Problem requirements:
Should any entry look odd, write it out exactly anyway, along with all the rest.
┄┄┄┄┄┄┄┄┄┄┄┄┄┄┄┄┄┄┄┄
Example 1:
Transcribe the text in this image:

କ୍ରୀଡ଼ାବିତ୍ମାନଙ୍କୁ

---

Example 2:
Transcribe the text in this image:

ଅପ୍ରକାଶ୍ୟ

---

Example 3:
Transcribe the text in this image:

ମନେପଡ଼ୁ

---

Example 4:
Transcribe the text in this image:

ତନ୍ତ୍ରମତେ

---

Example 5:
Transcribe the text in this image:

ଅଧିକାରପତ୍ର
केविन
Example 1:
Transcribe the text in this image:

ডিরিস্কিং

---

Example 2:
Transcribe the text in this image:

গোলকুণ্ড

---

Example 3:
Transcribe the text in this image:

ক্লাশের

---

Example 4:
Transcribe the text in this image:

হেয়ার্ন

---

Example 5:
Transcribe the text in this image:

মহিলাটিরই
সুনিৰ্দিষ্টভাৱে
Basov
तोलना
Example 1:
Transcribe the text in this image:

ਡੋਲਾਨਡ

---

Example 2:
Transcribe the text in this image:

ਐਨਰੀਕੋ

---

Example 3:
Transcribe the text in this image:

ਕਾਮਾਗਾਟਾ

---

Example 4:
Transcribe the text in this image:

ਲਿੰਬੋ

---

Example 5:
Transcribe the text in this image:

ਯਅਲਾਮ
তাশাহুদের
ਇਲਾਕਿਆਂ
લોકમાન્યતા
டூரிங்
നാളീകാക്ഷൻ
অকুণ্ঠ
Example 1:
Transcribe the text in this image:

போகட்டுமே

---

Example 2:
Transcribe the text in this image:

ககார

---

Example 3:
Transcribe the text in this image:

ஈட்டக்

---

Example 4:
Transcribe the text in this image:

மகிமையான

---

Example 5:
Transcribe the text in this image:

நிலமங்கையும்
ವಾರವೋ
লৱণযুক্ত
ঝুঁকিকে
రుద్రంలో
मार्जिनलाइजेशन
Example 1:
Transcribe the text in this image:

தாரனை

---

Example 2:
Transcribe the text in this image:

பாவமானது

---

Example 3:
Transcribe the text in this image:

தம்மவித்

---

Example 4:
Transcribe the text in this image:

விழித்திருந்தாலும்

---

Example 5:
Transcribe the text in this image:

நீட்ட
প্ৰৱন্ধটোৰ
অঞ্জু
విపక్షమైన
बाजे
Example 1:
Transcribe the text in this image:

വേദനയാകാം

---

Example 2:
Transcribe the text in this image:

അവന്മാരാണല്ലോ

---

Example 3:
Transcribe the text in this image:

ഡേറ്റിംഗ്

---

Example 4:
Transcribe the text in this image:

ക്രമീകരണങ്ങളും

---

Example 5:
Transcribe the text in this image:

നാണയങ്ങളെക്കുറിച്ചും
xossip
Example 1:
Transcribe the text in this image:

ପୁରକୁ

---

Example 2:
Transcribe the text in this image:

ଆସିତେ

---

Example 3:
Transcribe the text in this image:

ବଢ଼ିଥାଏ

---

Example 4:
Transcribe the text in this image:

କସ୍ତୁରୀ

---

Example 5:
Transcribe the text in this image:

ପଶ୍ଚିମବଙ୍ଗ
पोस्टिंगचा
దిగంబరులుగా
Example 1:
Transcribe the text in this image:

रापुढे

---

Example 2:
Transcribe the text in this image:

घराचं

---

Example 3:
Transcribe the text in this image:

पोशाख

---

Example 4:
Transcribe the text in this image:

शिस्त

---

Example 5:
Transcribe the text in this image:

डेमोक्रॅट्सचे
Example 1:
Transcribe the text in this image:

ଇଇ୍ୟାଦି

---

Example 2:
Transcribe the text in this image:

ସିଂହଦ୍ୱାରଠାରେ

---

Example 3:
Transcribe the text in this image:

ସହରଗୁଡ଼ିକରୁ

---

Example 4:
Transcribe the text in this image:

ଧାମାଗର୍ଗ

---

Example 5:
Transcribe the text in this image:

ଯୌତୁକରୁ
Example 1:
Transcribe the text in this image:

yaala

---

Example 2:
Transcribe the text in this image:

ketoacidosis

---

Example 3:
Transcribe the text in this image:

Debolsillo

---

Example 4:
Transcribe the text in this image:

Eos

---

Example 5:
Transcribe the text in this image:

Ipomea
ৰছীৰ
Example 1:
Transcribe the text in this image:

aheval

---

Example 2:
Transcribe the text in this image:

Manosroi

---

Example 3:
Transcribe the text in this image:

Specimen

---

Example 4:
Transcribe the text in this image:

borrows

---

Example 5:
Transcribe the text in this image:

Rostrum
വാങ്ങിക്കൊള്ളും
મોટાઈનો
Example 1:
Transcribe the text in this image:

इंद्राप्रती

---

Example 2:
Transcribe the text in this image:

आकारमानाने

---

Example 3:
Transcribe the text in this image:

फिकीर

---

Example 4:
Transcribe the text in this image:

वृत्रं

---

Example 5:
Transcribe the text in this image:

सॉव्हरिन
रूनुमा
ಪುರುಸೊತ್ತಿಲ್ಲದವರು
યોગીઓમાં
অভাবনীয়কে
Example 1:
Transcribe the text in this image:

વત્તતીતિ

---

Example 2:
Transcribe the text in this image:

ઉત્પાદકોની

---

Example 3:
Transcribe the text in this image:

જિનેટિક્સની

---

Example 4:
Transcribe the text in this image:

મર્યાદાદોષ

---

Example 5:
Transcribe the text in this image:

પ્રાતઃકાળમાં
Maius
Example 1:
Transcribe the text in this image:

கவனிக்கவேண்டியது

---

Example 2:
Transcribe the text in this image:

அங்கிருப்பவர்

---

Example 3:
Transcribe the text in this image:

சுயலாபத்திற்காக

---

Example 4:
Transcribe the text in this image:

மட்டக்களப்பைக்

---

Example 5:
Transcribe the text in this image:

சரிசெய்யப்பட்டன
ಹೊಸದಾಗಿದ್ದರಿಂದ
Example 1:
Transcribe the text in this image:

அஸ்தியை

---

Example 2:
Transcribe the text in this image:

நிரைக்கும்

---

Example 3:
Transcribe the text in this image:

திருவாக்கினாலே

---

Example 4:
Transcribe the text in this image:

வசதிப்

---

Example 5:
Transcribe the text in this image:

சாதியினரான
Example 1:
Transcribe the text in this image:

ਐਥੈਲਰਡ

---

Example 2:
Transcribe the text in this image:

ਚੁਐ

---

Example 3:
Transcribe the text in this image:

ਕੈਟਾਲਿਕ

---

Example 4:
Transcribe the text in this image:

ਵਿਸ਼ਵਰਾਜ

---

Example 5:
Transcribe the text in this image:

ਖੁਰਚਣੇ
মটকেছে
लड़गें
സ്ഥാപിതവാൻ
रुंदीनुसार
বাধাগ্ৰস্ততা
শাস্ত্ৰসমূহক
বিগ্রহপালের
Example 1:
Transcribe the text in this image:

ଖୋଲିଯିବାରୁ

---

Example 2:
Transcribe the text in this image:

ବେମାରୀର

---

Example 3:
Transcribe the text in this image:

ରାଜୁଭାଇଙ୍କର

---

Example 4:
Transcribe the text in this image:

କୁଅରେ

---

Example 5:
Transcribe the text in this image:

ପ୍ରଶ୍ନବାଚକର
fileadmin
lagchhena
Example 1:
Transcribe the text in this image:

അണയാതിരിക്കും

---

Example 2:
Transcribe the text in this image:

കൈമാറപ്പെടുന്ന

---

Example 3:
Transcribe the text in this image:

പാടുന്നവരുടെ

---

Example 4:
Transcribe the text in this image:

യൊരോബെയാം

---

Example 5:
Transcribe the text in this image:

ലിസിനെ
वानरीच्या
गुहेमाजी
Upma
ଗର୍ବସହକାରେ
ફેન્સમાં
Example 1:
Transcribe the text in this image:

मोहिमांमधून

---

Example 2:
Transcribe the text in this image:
┄┄┄┄┄┄┄┄┄┄┄┄┄┄┄┄┄┄┄┄
Output below:
Example 1:
Transcribe the text in this image:

କ୍ରୀଡ଼ାବିତ୍ମାନଙ୍କୁ

---

Example 2:
Transcribe the text in this image:

ଅପ୍ରକାଶ୍ୟ

---

Example 3:
Transcribe the text in this image:

ମନେପଡ଼ୁ

---

Example 4:
Transcribe the text in this image:

ତନ୍ତ୍ରମତେ

---

Example 5:
Transcribe the text in this image:

ଅଧିକାରପତ୍ର
केविन
Example 1:
Transcribe the text in this image:

ডিরিস্কিং

---

Example 2:
Transcribe the text in this image:

গোলকুণ্ড

---

Example 3:
Transcribe the text in this image:

ক্লাশের

---

Example 4:
Transcribe the text in this image:

হেয়ার্ন

---

Example 5:
Transcribe the text in this image:

মহিলাটিরই
সুনিৰ্দিষ্টভাৱে
Basov
तोलना
Example 1:
Transcribe the text in this image:

ਡੋਲਾਨਡ

---

Example 2:
Transcribe the text in this image:

ਐਨਰੀਕੋ

---

Example 3:
Transcribe the text in this image:

ਕਾਮਾਗਾਟਾ

---

Example 4:
Transcribe the text in this image:

ਲਿੰਬੋ

---

Example 5:
Transcribe the text in this image:

ਯਅਲਾਮ
তাশাহুদের
ਇਲਾਕਿਆਂ
લોકમાન્યતા
டூரிங்
നാളീകാക്ഷൻ
অকুণ্ঠ
Example 1:
Transcribe the text in this image:

போகட்டுமே

---

Example 2:
Transcribe the text in this image:

ககார

---

Example 3:
Transcribe the text in this image:

ஈட்டக்

---

Example 4:
Transcribe the text in this image:

மகிமையான

---

Example 5:
Transcribe the text in this image:

நிலமங்கையும்
ವಾರವೋ
লৱণযুক্ত
ঝুঁকিকে
రుద్రంలో
मार्जिनलाइजेशन
Example 1:
Transcribe the text in this image:

தாரனை

---

Example 2:
Transcribe the text in this image:

பாவமானது

---

Example 3:
Transcribe the text in this image:

தம்மவித்

---

Example 4:
Transcribe the text in this image:

விழித்திருந்தாலும்

---

Example 5:
Transcribe the text in this image:

நீட்ட
প্ৰৱন্ধটোৰ
অঞ্জু
విపక్షమైన
बाजे
Example 1:
Transcribe the text in this image:

വേദനയാകാം

---

Example 2:
Transcribe the text in this image:

അവന്മാരാണല്ലോ

---

Example 3:
Transcribe the text in this image:

ഡേറ്റിംഗ്

---

Example 4:
Transcribe the text in this image:

ക്രമീകരണങ്ങളും

---

Example 5:
Transcribe the text in this image:

നാണയങ്ങളെക്കുറിച്ചും
xossip
Example 1:
Transcribe the text in this image:

ପୁରକୁ

---

Example 2:
Transcribe the text in this image:

ଆସିତେ

---

Example 3:
Transcribe the text in this image:

ବଢ଼ିଥାଏ

---

Example 4:
Transcribe the text in this image:

କସ୍ତୁରୀ

---

Example 5:
Transcribe the text in this image:

ପଶ୍ଚିମବଙ୍ଗ
पोस्टिंगचा
దిగంబరులుగా
Example 1:
Transcribe the text in this image:

रापुढे

---

Example 2:
Transcribe the text in this image:

घराचं

---

Example 3:
Transcribe the text in this image:

पोशाख

---

Example 4:
Transcribe the text in this image:

शिस्त

---

Example 5:
Transcribe the text in this image:

डेमोक्रॅट्सचे
Example 1:
Transcribe the text in this image:

ଇଇ୍ୟାଦି

---

Example 2:
Transcribe the text in this image:

ସିଂହଦ୍ୱାରଠାରେ

---

Example 3:
Transcribe the text in this image:

ସହରଗୁଡ଼ିକରୁ

---

Example 4:
Transcribe the text in this image:

ଧାମାଗର୍ଗ

---

Example 5:
Transcribe the text in this image:

ଯୌତୁକରୁ
Example 1:
Transcribe the text in this image:

yaala

---

Example 2:
Transcribe the text in this image:

ketoacidosis

---

Example 3:
Transcribe the text in this image:

Debolsillo

---

Example 4:
Transcribe the text in this image:

Eos

---

Example 5:
Transcribe the text in this image:

Ipomea
ৰছীৰ
Example 1:
Transcribe the text in this image:

aheval

---

Example 2:
Transcribe the text in this image:

Manosroi

---

Example 3:
Transcribe the text in this image:

Specimen

---

Example 4:
Transcribe the text in this image:

borrows

---

Example 5:
Transcribe the text in this image:

Rostrum
വാങ്ങിക്കൊള്ളും
મોટાઈનો
Example 1:
Transcribe the text in this image:

इंद्राप्रती

---

Example 2:
Transcribe the text in this image:

आकारमानाने

---

Example 3:
Transcribe the text in this image:

फिकीर

---

Example 4:
Transcribe the text in this image:

वृत्रं

---

Example 5:
Transcribe the text in this image:

सॉव्हरिन
रूनुमा
ಪುರುಸೊತ್ತಿಲ್ಲದವರು
યોગીઓમાં
অভাবনীয়কে
Example 1:
Transcribe the text in this image:

વત્તતીતિ

---

Example 2:
Transcribe the text in this image:

ઉત્પાદકોની

---

Example 3:
Transcribe the text in this image:

જિનેટિક્સની

---

Example 4:
Transcribe the text in this image:

મર્યાદાદોષ

---

Example 5:
Transcribe the text in this image:

પ્રાતઃકાળમાં
Maius
Example 1:
Transcribe the text in this image:

கவனிக்கவேண்டியது

---

Example 2:
Transcribe the text in this image:

அங்கிருப்பவர்

---

Example 3:
Transcribe the text in this image:

சுயலாபத்திற்காக

---

Example 4:
Transcribe the text in this image:

மட்டக்களப்பைக்

---

Example 5:
Transcribe the text in this image:

சரிசெய்யப்பட்டன
ಹೊಸದಾಗಿದ್ದರಿಂದ
Example 1:
Transcribe the text in this image:

அஸ்தியை

---

Example 2:
Transcribe the text in this image:

நிரைக்கும்

---

Example 3:
Transcribe the text in this image:

திருவாக்கினாலே

---

Example 4:
Transcribe the text in this image:

வசதிப்

---

Example 5:
Transcribe the text in this image:

சாதியினரான
Example 1:
Transcribe the text in this image:

ਐਥੈਲਰਡ

---

Example 2:
Transcribe the text in this image:

ਚੁਐ

---

Example 3:
Transcribe the text in this image:

ਕੈਟਾਲਿਕ

---

Example 4:
Transcribe the text in this image:

ਵਿਸ਼ਵਰਾਜ

---

Example 5:
Transcribe the text in this image:

ਖੁਰਚਣੇ
মটকেছে
लड़गें
സ്ഥാപിതവാൻ
रुंदीनुसार
বাধাগ্ৰস্ততা
শাস্ত্ৰসমূহক
বিগ্রহপালের
Example 1:
Transcribe the text in this image:

ଖୋଲିଯିବାରୁ

---

Example 2:
Transcribe the text in this image:

ବେମାରୀର

---

Example 3:
Transcribe the text in this image:

ରାଜୁଭାଇଙ୍କର

---

Example 4:
Transcribe the text in this image:

କୁଅରେ

---

Example 5:
Transcribe the text in this image:

ପ୍ରଶ୍ନବାଚକର
fileadmin
lagchhena
Example 1:
Transcribe the text in this image:

അണയാതിരിക്കും

---

Example 2:
Transcribe the text in this image:

കൈമാറപ്പെടുന്ന

---

Example 3:
Transcribe the text in this image:

പാടുന്നവരുടെ

---

Example 4:
Transcribe the text in this image:

യൊരോബെയാം

---

Example 5:
Transcribe the text in this image:

ലിസിനെ
वानरीच्या
गुहेमाजी
Upma
ଗର୍ବସହକାରେ
ફેન્સમાં
Example 1:
Transcribe the text in this image:

मोहिमांमधून

---

Example 2:
Transcribe the text in this image:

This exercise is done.